> **TASK DESCRIPTION**: Retype, word for word, the lines from the first line of the entries through the line that holds "left shoulder: (616, 126)"; leave out the pictures.

> **LISTED ENTRIES**:
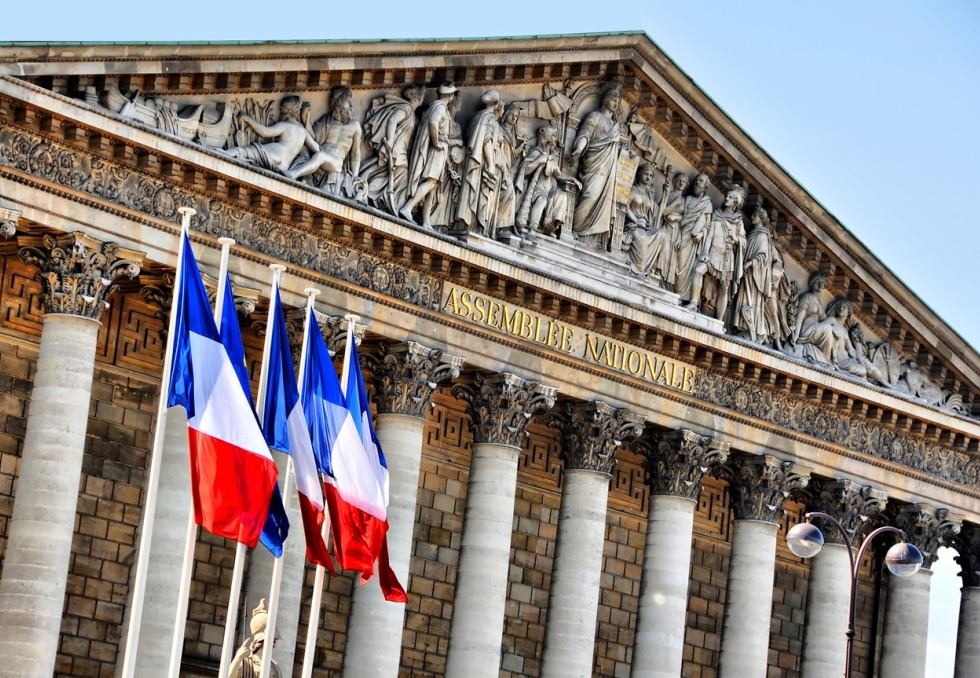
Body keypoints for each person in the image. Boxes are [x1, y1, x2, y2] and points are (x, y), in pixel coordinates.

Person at [400, 81, 460, 228]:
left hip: (441, 150)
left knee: (433, 187)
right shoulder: (439, 107)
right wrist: (436, 142)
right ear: (450, 95)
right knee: (431, 182)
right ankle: (407, 207)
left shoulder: (440, 108)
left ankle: (426, 221)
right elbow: (433, 123)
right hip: (436, 151)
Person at [359, 84, 425, 213]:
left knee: (385, 174)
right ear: (419, 97)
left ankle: (368, 193)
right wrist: (389, 140)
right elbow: (393, 120)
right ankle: (371, 195)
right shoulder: (407, 108)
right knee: (399, 175)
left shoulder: (413, 115)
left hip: (401, 151)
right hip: (396, 150)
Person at [569, 87, 622, 249]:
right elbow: (585, 135)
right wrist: (578, 150)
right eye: (613, 99)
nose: (616, 103)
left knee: (605, 201)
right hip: (593, 165)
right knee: (591, 195)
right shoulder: (595, 117)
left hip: (609, 171)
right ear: (605, 99)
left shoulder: (616, 126)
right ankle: (576, 229)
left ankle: (593, 237)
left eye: (618, 101)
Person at [287, 86, 363, 196]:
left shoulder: (355, 126)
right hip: (320, 151)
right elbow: (314, 137)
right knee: (303, 139)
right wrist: (305, 120)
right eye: (347, 102)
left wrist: (355, 177)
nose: (351, 105)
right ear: (338, 105)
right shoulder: (328, 120)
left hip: (336, 161)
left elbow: (355, 153)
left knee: (320, 156)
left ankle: (293, 174)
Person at [687, 185, 746, 321]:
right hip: (713, 252)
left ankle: (719, 320)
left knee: (724, 288)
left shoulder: (738, 221)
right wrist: (705, 252)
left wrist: (736, 238)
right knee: (698, 270)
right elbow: (710, 235)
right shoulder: (716, 214)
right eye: (727, 196)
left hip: (727, 256)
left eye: (731, 197)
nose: (727, 198)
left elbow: (743, 241)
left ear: (735, 203)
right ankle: (693, 302)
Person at [512, 124, 580, 242]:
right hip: (537, 187)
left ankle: (550, 227)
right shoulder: (536, 152)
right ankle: (532, 230)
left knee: (562, 196)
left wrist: (572, 179)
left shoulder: (551, 157)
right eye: (553, 136)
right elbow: (526, 169)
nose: (555, 139)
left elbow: (559, 175)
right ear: (546, 137)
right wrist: (538, 161)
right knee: (542, 200)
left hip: (549, 188)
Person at [732, 207, 788, 345]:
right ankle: (744, 327)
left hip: (758, 277)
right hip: (748, 274)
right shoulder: (752, 234)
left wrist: (772, 280)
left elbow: (763, 256)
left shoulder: (763, 235)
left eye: (755, 215)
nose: (752, 217)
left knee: (770, 310)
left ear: (762, 218)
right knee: (744, 299)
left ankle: (758, 333)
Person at [227, 96, 318, 174]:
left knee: (243, 151)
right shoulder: (304, 132)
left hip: (277, 153)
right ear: (297, 112)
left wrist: (248, 119)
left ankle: (223, 154)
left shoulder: (285, 125)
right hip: (285, 166)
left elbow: (265, 132)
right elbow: (317, 149)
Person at [456, 90, 502, 236]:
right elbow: (486, 142)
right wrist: (491, 165)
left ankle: (465, 223)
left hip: (472, 162)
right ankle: (472, 225)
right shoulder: (490, 120)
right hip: (480, 164)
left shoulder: (478, 117)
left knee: (470, 193)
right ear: (496, 104)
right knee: (477, 196)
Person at [624, 163, 675, 283]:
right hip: (632, 224)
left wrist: (665, 195)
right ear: (640, 174)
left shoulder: (649, 196)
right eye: (646, 174)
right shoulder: (632, 190)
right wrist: (636, 220)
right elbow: (625, 206)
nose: (648, 177)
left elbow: (657, 212)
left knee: (663, 235)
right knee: (641, 238)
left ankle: (657, 272)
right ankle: (638, 270)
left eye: (651, 175)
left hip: (646, 226)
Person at [672, 172, 714, 300]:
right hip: (682, 235)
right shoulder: (688, 199)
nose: (697, 182)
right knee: (678, 266)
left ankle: (682, 297)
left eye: (701, 181)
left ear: (706, 186)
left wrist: (701, 234)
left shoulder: (707, 204)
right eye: (696, 180)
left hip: (694, 241)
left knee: (687, 270)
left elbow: (708, 226)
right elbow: (682, 217)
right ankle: (675, 293)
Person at [227, 599, 282, 678]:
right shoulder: (246, 662)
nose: (273, 644)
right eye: (271, 641)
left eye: (273, 641)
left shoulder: (274, 666)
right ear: (261, 642)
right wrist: (238, 659)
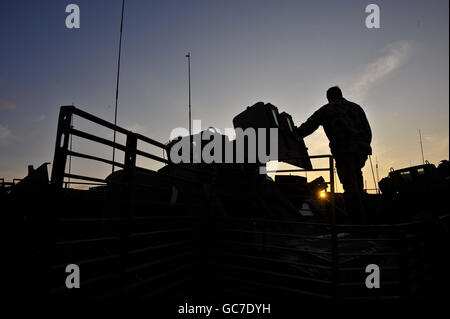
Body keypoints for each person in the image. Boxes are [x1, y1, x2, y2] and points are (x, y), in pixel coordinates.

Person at [296, 86, 372, 224]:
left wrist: (295, 133)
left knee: (350, 187)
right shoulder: (356, 108)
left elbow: (308, 127)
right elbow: (368, 131)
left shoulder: (326, 110)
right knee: (357, 185)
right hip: (360, 151)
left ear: (329, 98)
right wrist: (363, 147)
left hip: (344, 151)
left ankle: (358, 224)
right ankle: (364, 220)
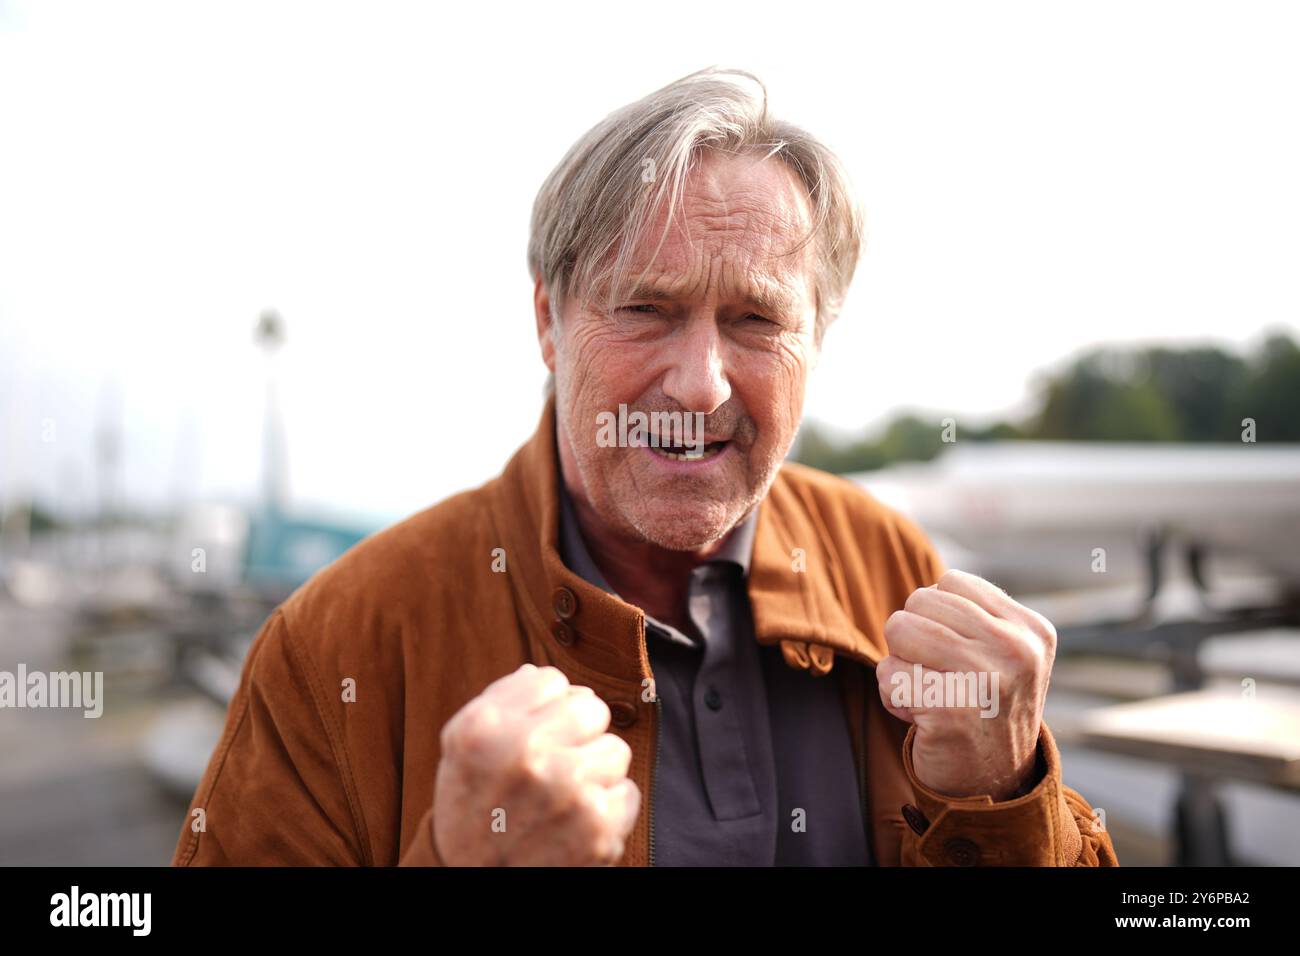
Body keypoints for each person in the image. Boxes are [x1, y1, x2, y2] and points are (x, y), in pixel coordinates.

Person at [172, 67, 1118, 867]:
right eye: (644, 309)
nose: (702, 384)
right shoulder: (340, 642)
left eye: (756, 320)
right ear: (548, 320)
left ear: (817, 340)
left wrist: (1004, 801)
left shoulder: (886, 564)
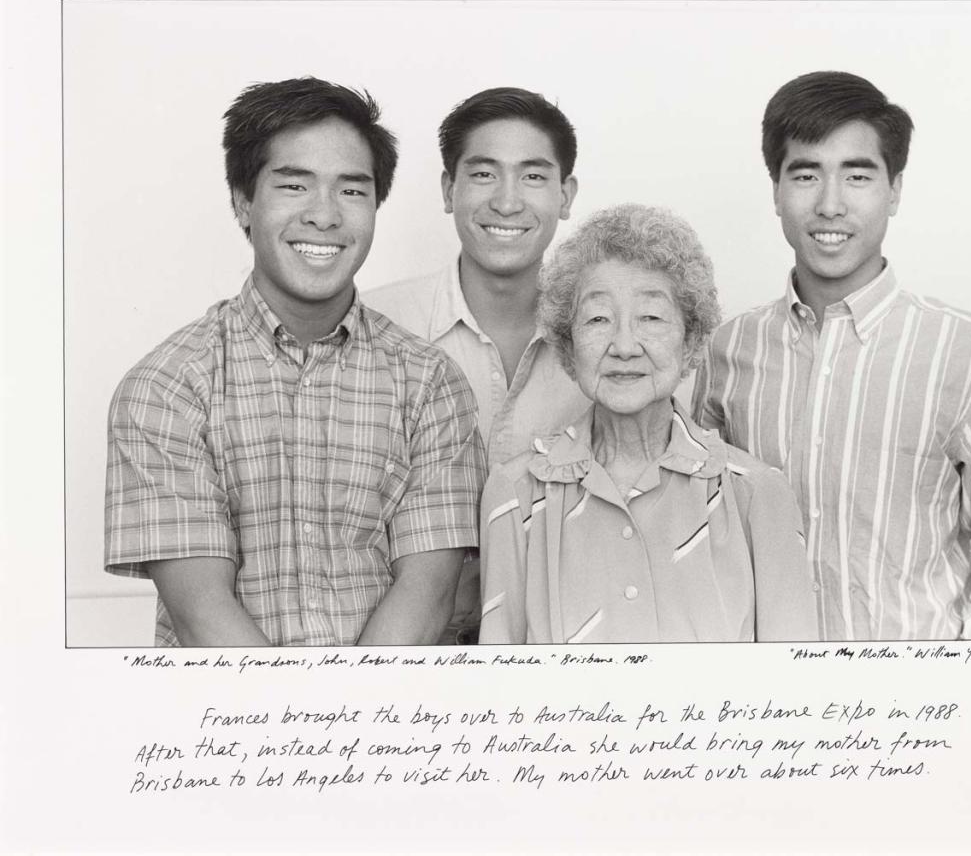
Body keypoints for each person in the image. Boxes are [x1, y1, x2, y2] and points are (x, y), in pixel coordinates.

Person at [105, 77, 487, 647]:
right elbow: (201, 613)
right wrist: (295, 731)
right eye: (294, 186)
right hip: (222, 723)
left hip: (385, 717)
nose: (325, 216)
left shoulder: (430, 383)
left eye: (352, 191)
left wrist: (347, 728)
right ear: (242, 201)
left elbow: (428, 595)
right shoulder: (166, 386)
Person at [692, 71, 971, 641]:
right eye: (805, 174)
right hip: (770, 699)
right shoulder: (728, 350)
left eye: (857, 175)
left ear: (895, 190)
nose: (830, 204)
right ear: (776, 189)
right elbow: (706, 530)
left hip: (921, 701)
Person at [479, 204, 818, 644]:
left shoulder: (756, 494)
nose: (623, 346)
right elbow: (499, 685)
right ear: (567, 342)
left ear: (692, 339)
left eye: (651, 319)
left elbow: (793, 691)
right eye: (598, 319)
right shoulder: (515, 493)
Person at [364, 87, 590, 642]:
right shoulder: (374, 327)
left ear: (566, 195)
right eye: (484, 174)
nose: (507, 202)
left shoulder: (613, 343)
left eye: (533, 177)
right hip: (399, 649)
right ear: (449, 189)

> **RESULT**:
Body keypoints for each person in the image. Boxes are [x1, y1, x2, y2] and points are (x, y), in pixel coordinates.

Person at [400, 81, 460, 228]:
left hip: (441, 150)
left knee: (433, 187)
right shoulder: (439, 107)
right wrist: (436, 142)
right ear: (450, 95)
right knee: (431, 182)
right ankle: (407, 207)
left shoulder: (440, 108)
left ankle: (426, 221)
right elbow: (433, 123)
right hip: (436, 151)
Person at [359, 84, 425, 213]:
left knee: (385, 174)
right ear: (419, 97)
left ankle: (368, 193)
right wrist: (389, 140)
right elbow: (393, 120)
right ankle: (371, 195)
right shoulder: (407, 108)
right knee: (399, 175)
left shoulder: (413, 115)
left hip: (401, 151)
right hip: (396, 150)
Person at [569, 87, 622, 249]:
right elbow: (585, 135)
right wrist: (578, 150)
right eye: (613, 99)
nose: (616, 103)
left knee: (605, 201)
right hip: (593, 165)
right knee: (591, 195)
right shoulder: (595, 117)
left hip: (609, 171)
right ear: (605, 99)
left shoulder: (616, 126)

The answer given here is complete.